[Keypoint text descriptions]
----------
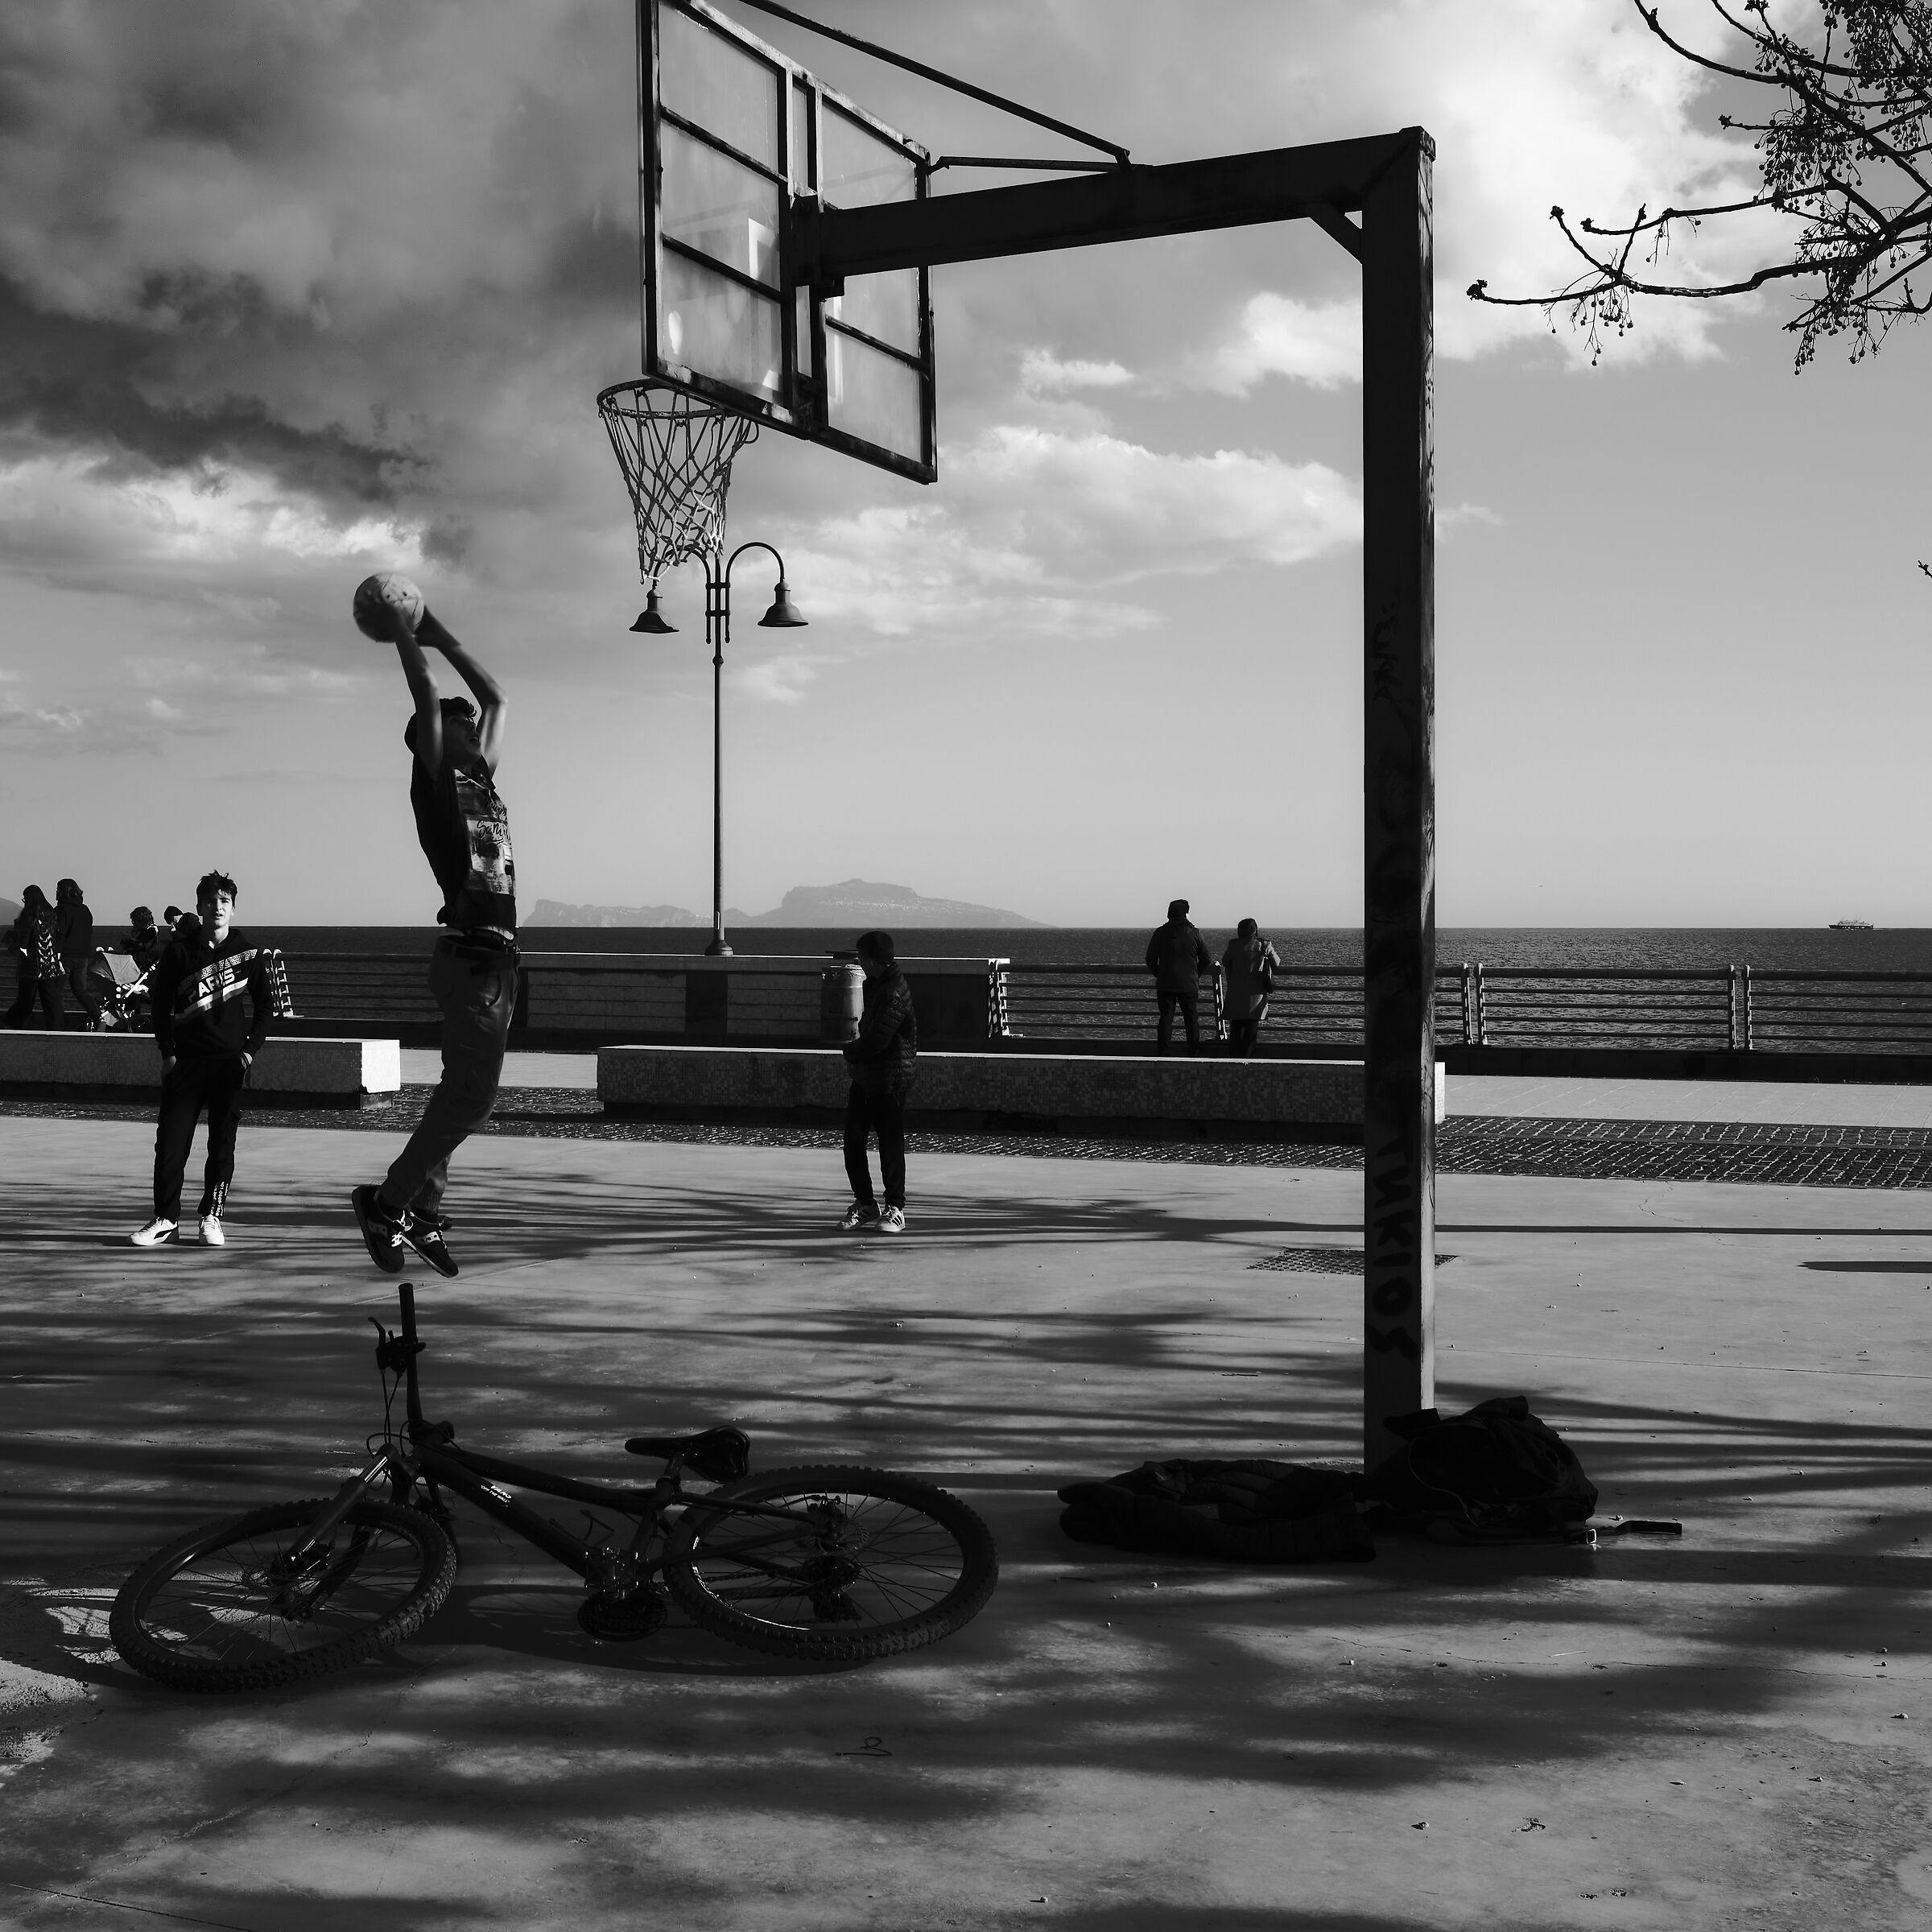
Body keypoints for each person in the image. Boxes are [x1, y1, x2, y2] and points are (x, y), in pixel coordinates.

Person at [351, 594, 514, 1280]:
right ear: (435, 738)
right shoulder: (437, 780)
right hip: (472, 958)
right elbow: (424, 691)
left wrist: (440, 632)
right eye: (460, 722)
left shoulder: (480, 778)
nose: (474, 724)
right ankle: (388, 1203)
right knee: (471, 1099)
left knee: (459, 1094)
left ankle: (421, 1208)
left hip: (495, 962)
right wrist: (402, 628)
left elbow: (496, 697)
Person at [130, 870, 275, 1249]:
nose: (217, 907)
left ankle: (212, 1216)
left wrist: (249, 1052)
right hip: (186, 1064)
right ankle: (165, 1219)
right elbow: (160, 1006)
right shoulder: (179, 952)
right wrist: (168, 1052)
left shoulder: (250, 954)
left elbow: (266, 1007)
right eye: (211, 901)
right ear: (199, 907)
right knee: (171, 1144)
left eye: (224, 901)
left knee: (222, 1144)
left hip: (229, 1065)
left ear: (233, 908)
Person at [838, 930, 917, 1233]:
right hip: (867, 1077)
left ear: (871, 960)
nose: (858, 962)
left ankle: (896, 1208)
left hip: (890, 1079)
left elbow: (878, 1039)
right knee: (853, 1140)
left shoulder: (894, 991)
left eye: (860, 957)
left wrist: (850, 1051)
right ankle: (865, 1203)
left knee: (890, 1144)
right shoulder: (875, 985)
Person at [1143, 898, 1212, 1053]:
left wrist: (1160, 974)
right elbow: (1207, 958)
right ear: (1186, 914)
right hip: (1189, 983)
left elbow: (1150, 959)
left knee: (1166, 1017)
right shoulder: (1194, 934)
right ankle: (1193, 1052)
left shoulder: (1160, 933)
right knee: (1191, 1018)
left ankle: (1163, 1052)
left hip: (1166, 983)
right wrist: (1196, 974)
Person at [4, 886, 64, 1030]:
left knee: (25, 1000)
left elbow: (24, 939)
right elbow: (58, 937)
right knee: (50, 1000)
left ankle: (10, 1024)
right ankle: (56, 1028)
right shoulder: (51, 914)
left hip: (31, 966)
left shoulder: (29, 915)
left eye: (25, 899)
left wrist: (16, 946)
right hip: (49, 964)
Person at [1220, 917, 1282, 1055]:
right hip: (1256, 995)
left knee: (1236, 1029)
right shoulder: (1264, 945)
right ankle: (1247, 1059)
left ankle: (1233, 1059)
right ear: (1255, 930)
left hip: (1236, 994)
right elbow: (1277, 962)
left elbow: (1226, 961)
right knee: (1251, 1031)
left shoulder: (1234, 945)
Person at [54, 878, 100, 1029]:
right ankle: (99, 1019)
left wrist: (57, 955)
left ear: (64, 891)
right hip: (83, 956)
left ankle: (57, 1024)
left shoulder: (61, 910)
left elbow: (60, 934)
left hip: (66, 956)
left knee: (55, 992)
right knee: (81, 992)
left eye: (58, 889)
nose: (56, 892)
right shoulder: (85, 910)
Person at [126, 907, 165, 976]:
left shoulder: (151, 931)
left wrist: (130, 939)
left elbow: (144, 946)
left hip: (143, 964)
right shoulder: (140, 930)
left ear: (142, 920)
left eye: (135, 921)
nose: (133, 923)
----------
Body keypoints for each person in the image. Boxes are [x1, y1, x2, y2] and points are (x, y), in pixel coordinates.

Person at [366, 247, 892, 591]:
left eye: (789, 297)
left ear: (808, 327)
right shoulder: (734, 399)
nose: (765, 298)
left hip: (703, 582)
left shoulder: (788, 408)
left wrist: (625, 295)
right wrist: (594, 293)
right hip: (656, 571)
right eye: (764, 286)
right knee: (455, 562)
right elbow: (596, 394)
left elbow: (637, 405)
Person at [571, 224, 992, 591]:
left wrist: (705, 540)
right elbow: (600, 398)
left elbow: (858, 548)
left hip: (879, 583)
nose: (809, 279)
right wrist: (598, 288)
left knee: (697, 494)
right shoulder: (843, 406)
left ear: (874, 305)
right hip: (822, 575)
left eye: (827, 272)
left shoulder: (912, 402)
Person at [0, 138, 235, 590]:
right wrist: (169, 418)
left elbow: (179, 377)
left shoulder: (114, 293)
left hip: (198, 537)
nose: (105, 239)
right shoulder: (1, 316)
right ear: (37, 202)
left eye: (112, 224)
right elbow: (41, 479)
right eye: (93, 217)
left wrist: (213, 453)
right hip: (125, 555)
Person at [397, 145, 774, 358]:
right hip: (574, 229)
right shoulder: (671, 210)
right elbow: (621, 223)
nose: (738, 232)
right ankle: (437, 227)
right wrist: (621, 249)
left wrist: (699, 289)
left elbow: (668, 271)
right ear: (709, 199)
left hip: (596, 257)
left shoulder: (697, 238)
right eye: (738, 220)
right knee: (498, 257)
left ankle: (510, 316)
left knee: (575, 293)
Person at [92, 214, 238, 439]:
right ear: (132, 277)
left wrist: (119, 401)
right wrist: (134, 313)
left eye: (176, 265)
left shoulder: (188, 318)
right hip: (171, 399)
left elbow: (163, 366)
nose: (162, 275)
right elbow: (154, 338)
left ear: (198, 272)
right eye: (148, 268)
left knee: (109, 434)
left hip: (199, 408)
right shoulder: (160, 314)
----------
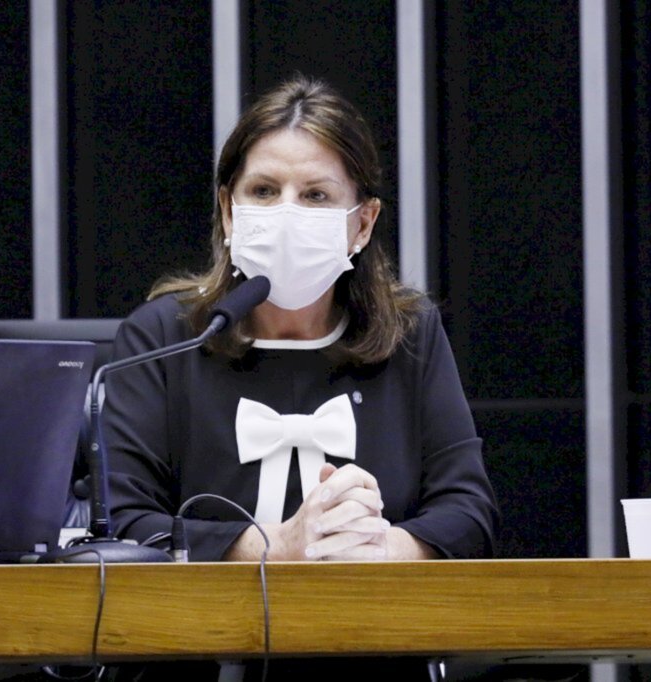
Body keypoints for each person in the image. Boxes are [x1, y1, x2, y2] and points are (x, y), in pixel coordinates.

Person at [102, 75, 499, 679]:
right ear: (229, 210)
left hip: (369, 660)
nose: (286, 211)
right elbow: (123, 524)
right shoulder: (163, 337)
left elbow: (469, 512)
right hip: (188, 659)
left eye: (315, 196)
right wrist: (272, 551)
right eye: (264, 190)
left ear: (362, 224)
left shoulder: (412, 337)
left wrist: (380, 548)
----------
## WHAT NEEDS TO BE DONE
Among the lines above, return those that hold the word "nose".

## TASK ANSWER
nose: (474, 724)
nose: (217, 907)
nose: (858, 962)
nose: (56, 892)
nose: (133, 923)
nose: (765, 298)
nose: (809, 279)
nose: (105, 239)
nose: (738, 232)
nose: (162, 275)
nose: (286, 211)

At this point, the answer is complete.